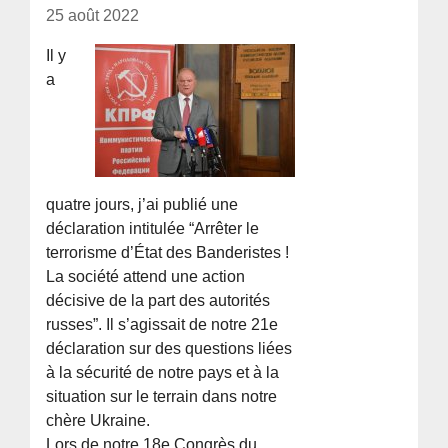
25 août 2022
Il y
a
quatre jours, j’ai publié une
déclaration intitulée “Arrêter le
terrorisme d’État des Banderistes !
La société attend une action
décisive de la part des autorités
russes”. Il s’agissait de notre 21e
déclaration sur des questions liées
à la sécurité de notre pays et à la
situation sur le terrain dans notre
chère Ukraine.
Lors de notre 18e Congrès du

....................

● Your goal
Reproduce the text of the listing above verbatim, keeping every line as given and omitting the picture.

● Task solution
25 août 2022
Il y
a
quatre jours, j’ai publié une
déclaration intitulée “Arrêter le
terrorisme d’État des Banderistes !
La société attend une action
décisive de la part des autorités
russes”. Il s’agissait de notre 21e
déclaration sur des questions liées
à la sécurité de notre pays et à la
situation sur le terrain dans notre
chère Ukraine.
Lors de notre 18e Congrès du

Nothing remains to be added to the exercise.